= Nangoniel =

Nangoniel was the Mapuche Toqui in 1585, and son of the previous toqui Cayancaru. He was the first Toqui to use cavalry with the Mapuche army.

Following the failure of his siege of Arauco, Cayancura, retired, leaving the command of the army to his son Nangoniel. He collected some infantry, and a hundred and fifty horse, which from then on began to be part of Mapuche armies. Nangoniel returned to invest the Arauco fortress again, and with his cavalry it became so closely invested, that the Spaniards were unable to supply it and were forced to evacuate it. Following this success he moved against the fort of Santísima Trinidad which protected the passage of Spanish supplies via the Bio-bio River but clashed with a division of Spanish troops, under Francisco Hernández, where he lost an arm and had other dangerous wounds. He retreated to a neighbouring mountain, where he was ambushed by a Spanish force and slain with 50 of his soldiers.
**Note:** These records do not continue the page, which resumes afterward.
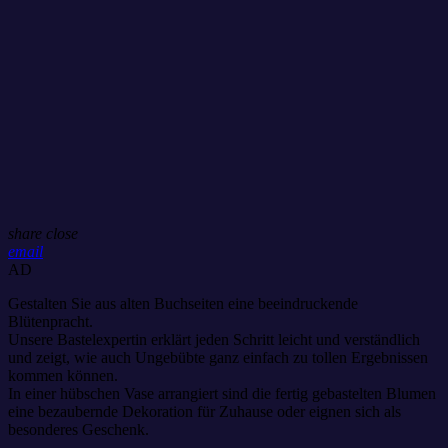
share
close
email
AD
Gestalten Sie aus alten Buchseiten eine beeindruckende
Blütenpracht.
Unsere Bastelexpertin erklärt jeden Schritt leicht und verständlich
und zeigt, wie auch Ungebübte ganz einfach zu tollen Ergebnissen
kommen können.
In einer hübschen Vase arrangiert sind die fertig gebastelten Blumen
eine bezaubernde Dekoration für Zuhause oder eignen sich als
besonderes Geschenk.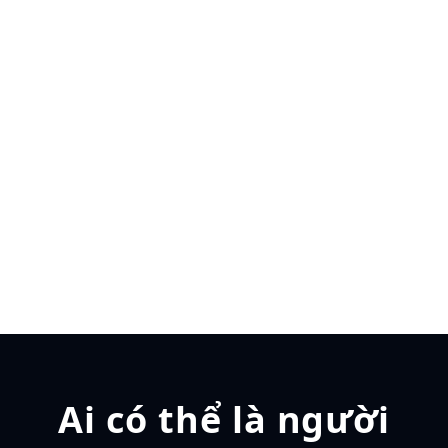
Ai có thể là người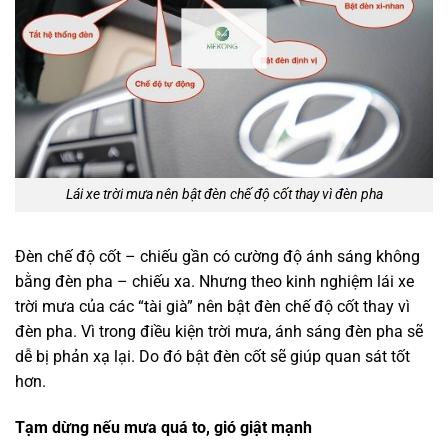
Lái xe trời mưa nên bật đèn chế độ cốt thay vì đèn pha
Đèn chế độ cốt – chiếu gần có cường độ ánh sáng không
bằng đèn pha – chiếu xa. Nhưng theo kinh nghiệm lái xe
trời mưa của các “tài già” nên bật đèn chế độ cốt thay vì
đèn pha. Vì trong điều kiện trời mưa, ánh sáng đèn pha sẽ
dễ bị phản xạ lại. Do đó bật đèn cốt sẽ giúp quan sát tốt
hơn.
Tạm dừng nếu mưa quá to, gió giật mạnh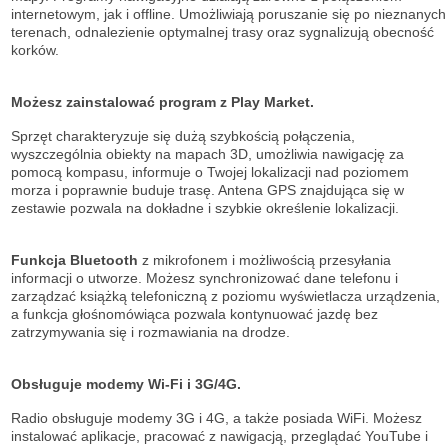
internetowym, jak i offline. Umożliwiają poruszanie się po nieznanych
terenach, odnalezienie optymalnej trasy oraz sygnalizują obecność
korków.
Możesz zainstalować program z Play Market.
Sprzęt charakteryzuje się dużą szybkością połączenia,
wyszczególnia obiekty na mapach 3D, umożliwia nawigację za
pomocą kompasu, informuje o Twojej lokalizacji nad poziomem
morza i poprawnie buduje trasę. Antena GPS znajdująca się w
zestawie pozwala na dokładne i szybkie określenie lokalizacji.
Funkcja Bluetooth
z mikrofonem i możliwością przesyłania
informacji o utworze. Możesz synchronizować dane telefonu i
zarządzać książką telefoniczną z poziomu wyświetlacza urządzenia,
a funkcja głośnomówiąca pozwala kontynuować jazdę bez
zatrzymywania się i rozmawiania na drodze.
Obsługuje modemy Wi-Fi i 3G/4G.
Radio obsługuje modemy 3G i 4G, a także posiada WiFi. Możesz
instalować aplikacje, pracować z nawigacją, przeglądać YouTube i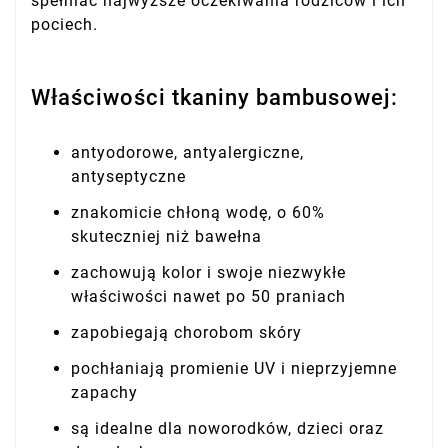
spełniać najwyższe oczekiwania rodziców i ich
pociech.
Właściwości tkaniny bambusowej:
antyodorowe, antyalergiczne,
antyseptyczne
znakomicie chłoną wodę, o 60%
skuteczniej niż bawełna
zachowują kolor i swoje niezwykłe
właściwości nawet po 50 praniach
zapobiegają chorobom skóry
pochłaniają promienie UV i nieprzyjemne
zapachy
są idealne dla noworodków, dzieci oraz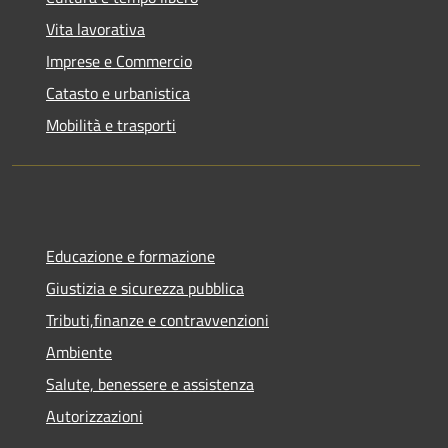
Vita lavorativa
Imprese e Commercio
Catasto e urbanistica
Mobilità e trasporti
Educazione e formazione
Giustizia e sicurezza pubblica
Tributi,finanze e contravvenzioni
Ambiente
Salute, benessere e assistenza
Autorizzazioni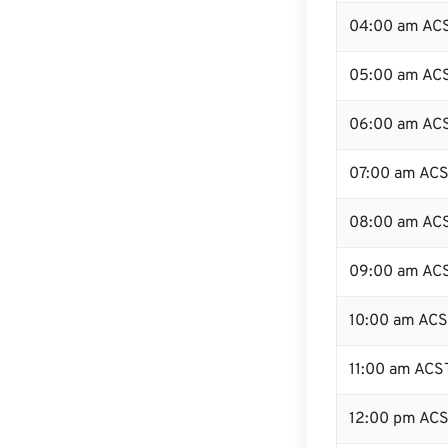
04:00 am AC
05:00 am AC
06:00 am AC
07:00 am AC
08:00 am AC
09:00 am AC
10:00 am AC
11:00 am ACS
12:00 pm AC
The same day Cadeguala was proclaimed Toqui by the Mapuche army.

== Sources ==
- The Geographical, Natural, and Civil History of Chili By Don Juan Ignatius Molina, Longman, Hurst, Rees, and Orme, Paternoster-Row, London, 1809 pg 234-35
- José Ignacio Víctor Eyzaguirre, Historia eclesiastica: Politica y literaria de Chile, IMPRENTA DEL COMERCIO, VALPARAISO, June 1830 List of Toquis, pg. 162-163.